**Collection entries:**
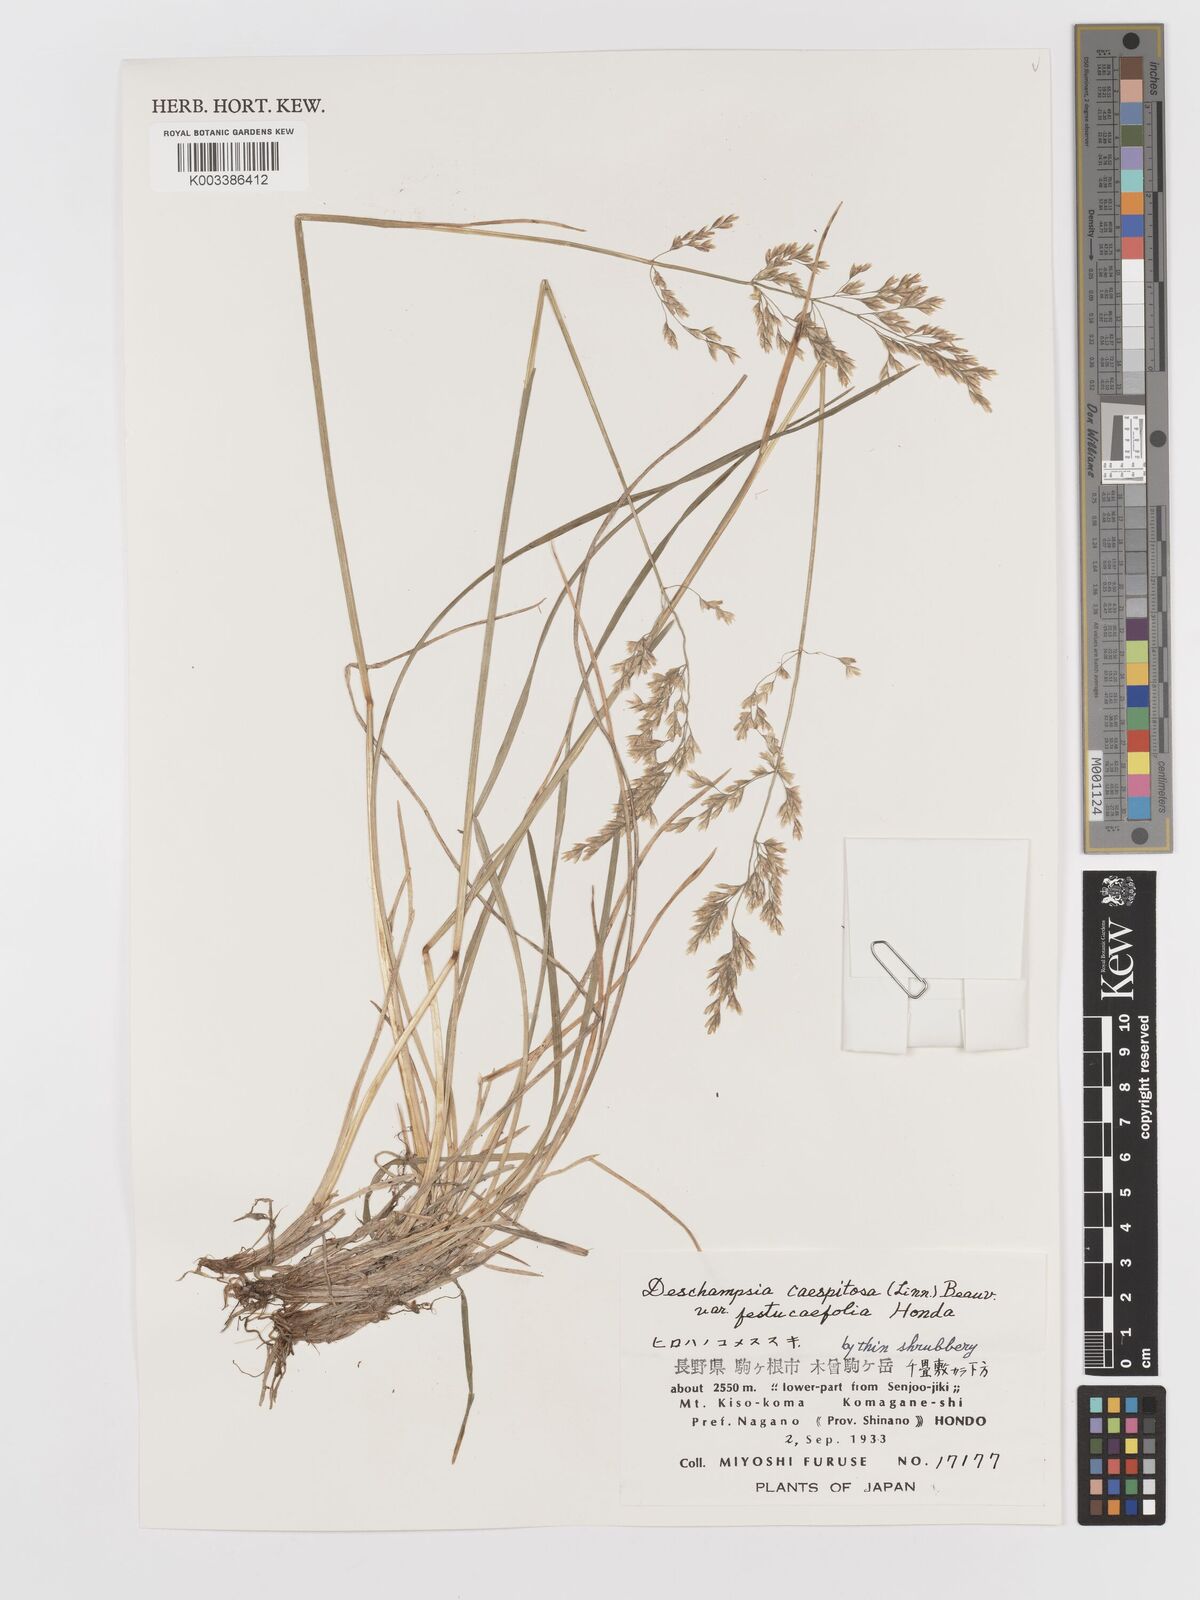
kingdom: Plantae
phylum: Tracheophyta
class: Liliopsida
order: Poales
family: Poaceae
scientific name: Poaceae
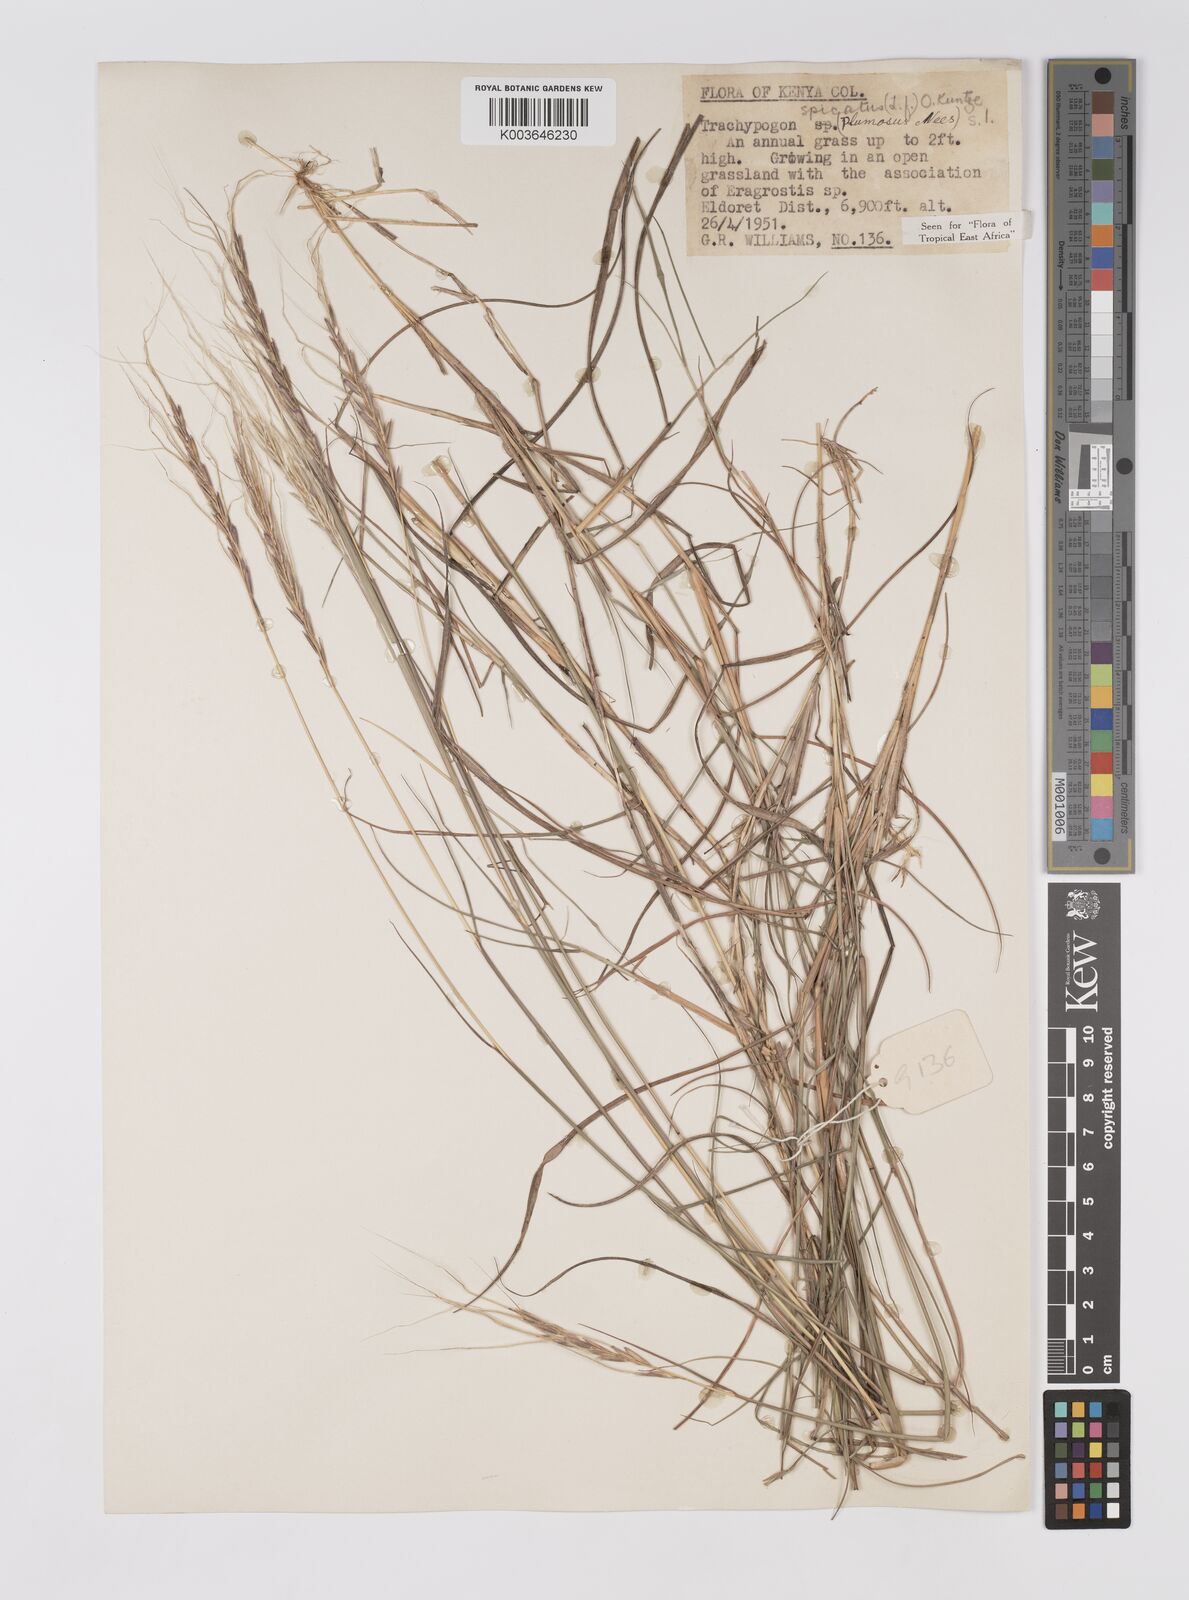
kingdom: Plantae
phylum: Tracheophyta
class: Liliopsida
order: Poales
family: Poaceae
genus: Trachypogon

* * *

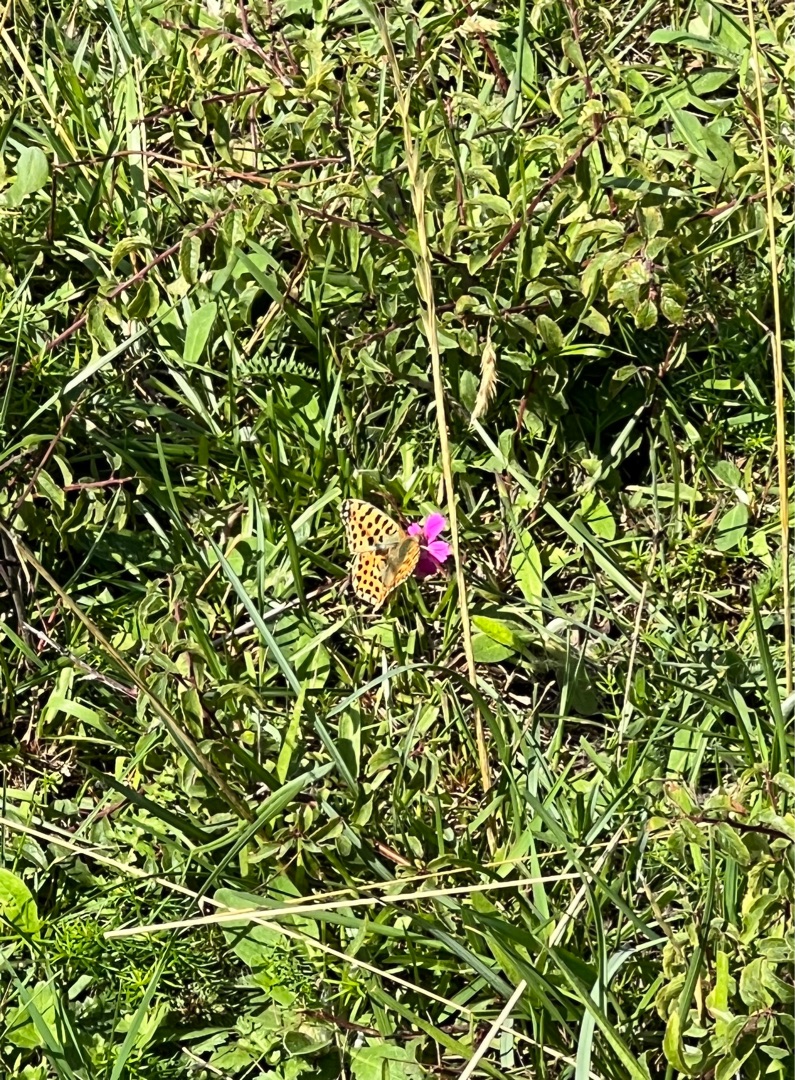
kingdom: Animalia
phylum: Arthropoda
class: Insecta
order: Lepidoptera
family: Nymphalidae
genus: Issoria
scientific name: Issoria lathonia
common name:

--

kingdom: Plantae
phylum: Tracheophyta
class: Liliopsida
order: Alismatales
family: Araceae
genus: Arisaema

**Task prompt:**
Gather every line of the rows that contains the string "name".

**The reply:**
scientific name: Poaceae
scientific name: Issoria lathonia
common name:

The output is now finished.